[Saved entries]
==========

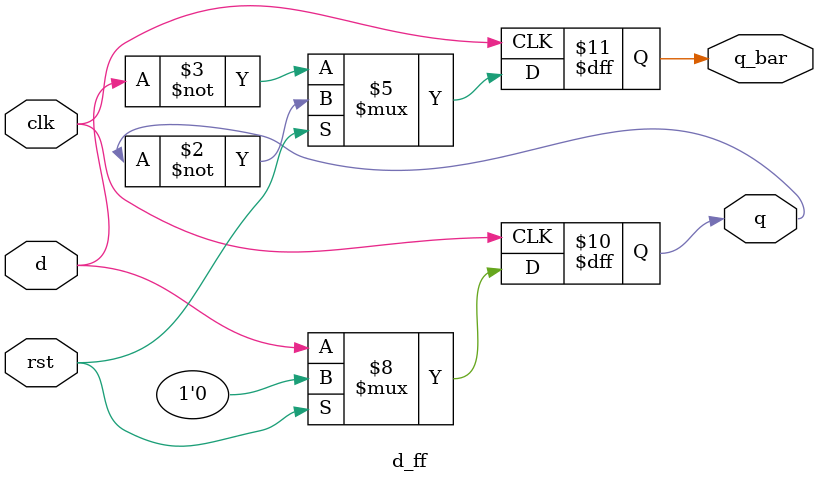
<source format=v>
`timescale 1ns / 1ps
module d_ff(input clk,rst,d,output reg q,q_bar);
always @(posedge clk) 
begin
    if (rst) begin
        q <= 1'b0;
        q_bar <= ~q;
    end
    else begin
        q <= d;
        q_bar <= ~d;
    end
end
endmodule

</source>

==========

Exactly repeat the data above; the pictures do not belong in your copy.

▶ **Written response**
<source format=v>
`timescale 1ns / 1ps
module d_ff(input clk,rst,d,output reg q,q_bar);
always @(posedge clk) 
begin
    if (rst) begin
        q <= 1'b0;
        q_bar <= ~q;
    end
    else begin
        q <= d;
        q_bar <= ~d;
    end
end
endmodule

</source>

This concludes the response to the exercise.